В компетенцию генерального штаба не входило самостоятельно решать вопрос о политических последствиях стратегически необходимых шагов. Но признание Бетманом «несправедливости», совершенной по отношению к Бельгии, дало врагам подтверждение их направленной против нас клеветы, а в дальнейшем отразилось самым губительным образом на правосознании нашего народа.

Эти соображения по поводу Бельгии впервые появились у меня лишь входе войны, так как и в мирное время, и при возникновении войны я был совершенно неосведомлен во всем этом вопросе. Но дипломатические ошибки, совершенные нами при начале операций на Западе, были для меня ясны уже во время упомянутого заседания.

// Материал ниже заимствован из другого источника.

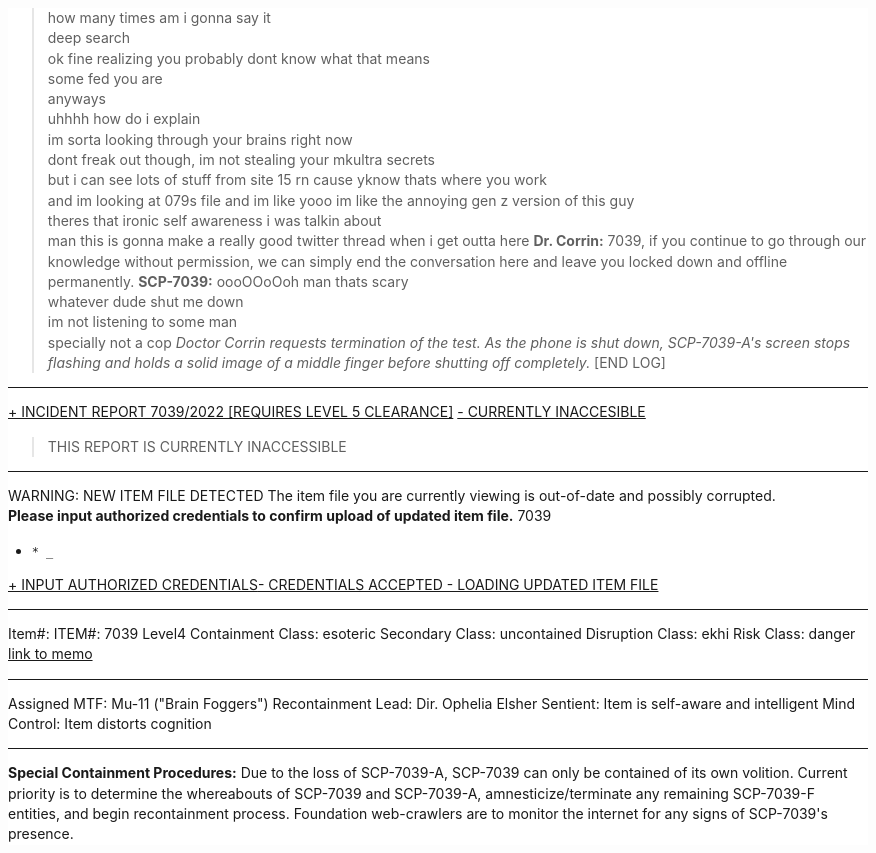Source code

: > how many times am i gonna say it  
>  deep search  
>  ok fine realizing you probably dont know what that means  
>  some fed you are  
>  anyways  
>  uhhhh how do i explain  
>  im sorta looking through your brains right now  
>  dont freak out though, im not stealing your mkultra secrets  
>  but i can see lots of stuff from site 15 rn cause yknow thats where you work  
>  and im looking at 079s file and im like yooo im like the annoying gen z version of this guy  
>  theres that ironic self awareness i was talkin about  
>  man this is gonna make a really good twitter thread when i get outta here
**Dr. Corrin:** 7039, if you continue to go through our knowledge without permission, we can simply end the conversation here and leave you locked down and offline permanently.
**SCP-7039:**
> oooOOoOoh man thats scary  
>  whatever dude shut me down  
>  im not listening to some man  
>  specially not a cop
_Doctor Corrin requests termination of the test. As the phone is shut down, SCP-7039-A's screen stops flashing and holds a solid image of a middle finger before shutting off completely._
[END LOG]
* * *
[\+ INCIDENT REPORT 7039/2022 [REQUIRES LEVEL 5 CLEARANCE]](javascript:;)
[\- CURRENTLY INACCESIBLE](javascript:;)
> THIS REPORT IS CURRENTLY INACCESSIBLE
* * *
WARNING: NEW ITEM FILE DETECTED
The item file you are currently viewing is out-of-date and possibly corrupted.  
**Please input authorized credentials to confirm upload of updated item file.**
7039
  *     * _
[\+ INPUT AUTHORIZED CREDENTIALS](javascript:;)[\- CREDENTIALS ACCEPTED - LOADING UPDATED ITEM FILE](javascript:;)
* * *
Item#: ITEM#: 7039
Level4
Containment Class:
esoteric
Secondary Class:
uncontained
Disruption Class:
ekhi
Risk Class:
danger
[link to memo](/classification-committee-memo)  

* * *
Assigned MTF:
Mu-11 ("Brain Foggers")
Recontainment Lead:
Dir. Ophelia Elsher
Sentient:
Item is self-aware and intelligent
Mind Control:
Item distorts cognition
* * *
**Special Containment Procedures:** Due to the loss of SCP-7039-A, SCP-7039 can only be contained of its own volition. Current priority is to determine the whereabouts of SCP-7039 and SCP-7039-A, amnesticize/terminate any remaining SCP-7039-F entities, and begin recontainment process. Foundation web-crawlers are to monitor the internet for any signs of SCP-7039's presence.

Когда канцлер покинул заседание. Мольтке стал жаловаться кайзеру на «плачевное» состояние политического руководства, которое совершенно не подготовилось к создавшемуся положению, а теперь, когда лавина сдвинулась с места, все еще думает только о юридических моментах.

Со своей стороны я заметил кайзеру, что, по моим впечатлениям, министерство иностранных дел совершенно не функционировало в течение ряда лет; однако давать кайзеру советы по этому поводу было дело не мое. Но на сей раз серьезность момента заставляет меня выйти за рамки моей компетенции. Канцлер – мой начальник и не мне его судить, но пусть ваше величество вызовет Гинце, чтобы поставить его на место Ягова.

Гинце был в самом деле вызван из Мексики и добрался до главной квартиры, но по настоянию министерства иностранных дел немедленно получил назначение в Пекин, после чего ему пришлось вторично проделать кругосветное путешествие под чужим именем. Он обладал столь разнообразным опытом, что являлся, пожалуй, человеком, наиболее способным заключить в 1916 году сепаратный мир с царем, который был тогда возможен и определил бы исход войны.